Although a bilingual teacher shortage afflicts many New Jersey school districts, officials say it seldom produces the headline-grabbing trouble Paterson experienced recently when Eastside High School lost five Hispanic teachers.
“We sometimes have difficulty finding French Creoles to teach our Haitians, but we usually don’t have trouble finding Hispanic teachers,” said Iris Martinez Arroyo, who runs Newark’s 4,652-student bilingual program.
“Japanese, Korean, Chinese, and Gujarati: Those are the languages that give us the most recruitment problems,” said Jay Doolan, manager of the state Board of Education’s bilingual unit.
About 500 Eastside students marched March 9 on the Board of Education, complaining about the loss of five of the eight bilingual teachers at the school.
A week after the march, aides hired to temporarily fill those positions began joining the Eastside staff at annual salaries ranging from $ 11,537 to $ 14,646, said Schools Superintendent Frank Napier and Iris Vega, supervisor of Paterson’s $ 2 million bilingual program.
Napier said he began hiring the aides before the protest.
The superintendent told protesters, led by Principal Joe Clark, that the shortage occurred largely because teachers had left Paterson for better-paying jobs in other districts.
But Napier and Vega later said two of the teachers were on sick leave, another was on maternity leave, and a fourth had resigned. They did not account for the fifth.
Napier and Paterson Education Association President Peter Tirri agreed that salaries were at the root of the shortage. Starting pay for Newark teachers is $ 25,500, compared with Paterson’s $ 21,200.
“After a good bilingual teacher has been here a few years, he or she often leaves us for a better-paying district like New York, Newark, or Perth Amboy,” said Napier. “We can’t compete.”
The superintendent said teachers must earn bilingual teaching certificates in their teaching specialty in addition to normal elementary or secondary teaching certificates. Yet districts do not normally pay extra for the second certificate.
Although bilingual education directors in other school districts agreed that teachers should be paid a bonus for dual certification, they said intensive recruiting efforts and good working conditions, not salary, were the keys to maintaining a stable bilingual teaching staff.
“We advertise in all the Spanish papers and national education journals, said Martinez Arroyo. “We have developed strong relationships with all the colleges. We especially recruit bilingual teachers to do their practice teaching with us. We bring people in from other fields.
And we make trips to Puerto Rico.
“On my last trip, I brought back three Hispanic teachers,” she said.
Fred Carrigg, who runs Union City’s 1,631-student bilingual program, said much of his recruiting is conducted among former Union City students who attended bilingual classes.
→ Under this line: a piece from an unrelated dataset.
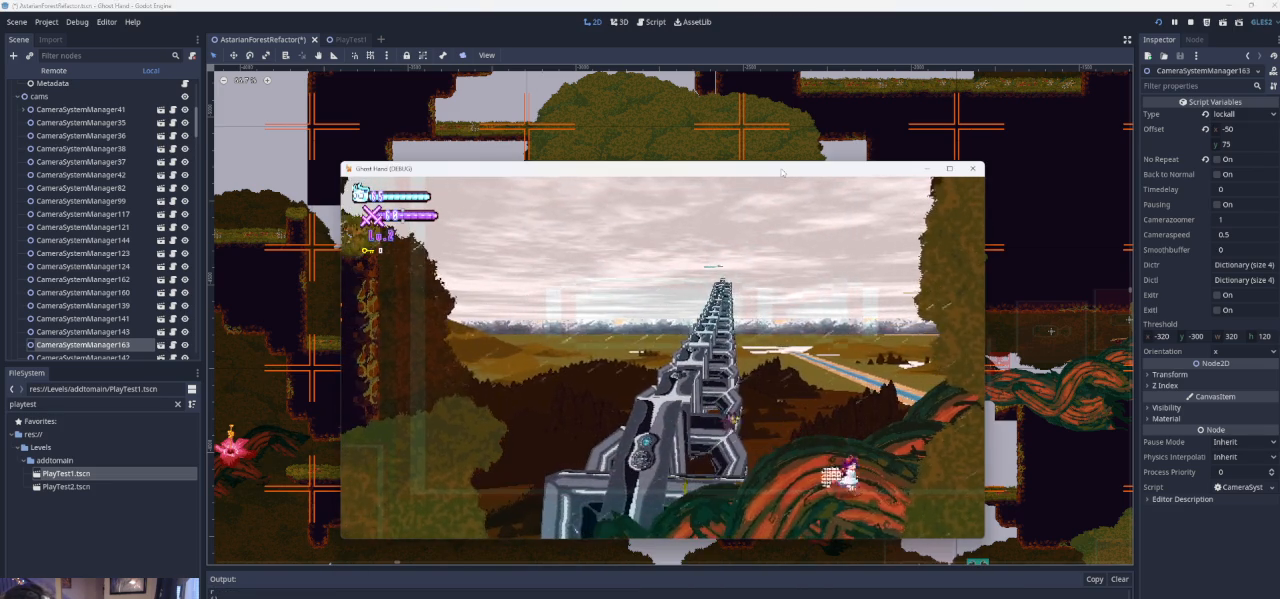
{"buttons": [], "left_stick": "center", "events": [[133, "left_stick", "left"], [467, "left_stick", "center"]]}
Because of Union City’s large Hispanic population, Carrigg said, other districts recruit heavily in the city school system.
“I get calls all the time from other districts, but I can’t ever remember being called by Paterson,” he said. “Despite our large Spanish population, I’ve never seen their ads in our local newspapers, either.”
Napier and Vega said Paterson has advertised heavily, and has recruited at all local colleges and in Puerto Rico.
“We stay in touch with all the appropriate government agencies, Hispanic groups, churches, and universities,” said the superintendent.
“We’re constantly writing letters and making phone calls.”
Melindo Persi, Passaic County’s schools superintendent, said Paterson’s bilingual program was among 29 areas that failed a state review, largely because the program often lost track of students as they moved from one school to another.
But Napier said these deficiencies have been corrected for subsequent state monitoring, which will begin shortly.
Such conditions can cripple a bilingual program because, even under the best of circumstances, teaching conditions in urban bilingual classroom are not ideal, said Carrigg.
“Even the best programs often have two classes in one room,” he said.
“Since the influx of Central American students, you can have a couple of 15-year-old kids from Nicaragua in a high school class, even though they haven’t been to school for five or 10 years because of the war there. You can’t put them in a primary grade because they wouldn’t mix well socially.
“So the teacher has to teach these kids along with others who are making a more normal transition to English. It’s not an easy job, and many teachers leave to take more traditional jobs as quickly as they can,” Carrigg said.
Tirri said teacher recruitment had suffered this year because Napier had assumed recruitment duties himself, in addition to his other functions.
The superintendent denied that he had neglected recruitment. But the school board is considering filling this function with a new administrator.
Doolan, the state administrator, said the shortage of bilingual educators had created a demand that is often filled by teacher candidates who are skilled in a second language but cannot find employment.
“It’s a way for them to get jobs,” he said. “We provide a method for them to take the necessary courses to become certified while they’re teaching.”
Vega said a small minority of Paterson’s 105 bilingual teachers have provisional teaching certificates.
The aides now being hired to fill the teaching void at Eastside cannot teach in the classroom, said Napier. But they can translate for an English-speaking teacher and perform other non-teaching tasks.
Napier said he hopes to hire provisional teachers before the end of the school year.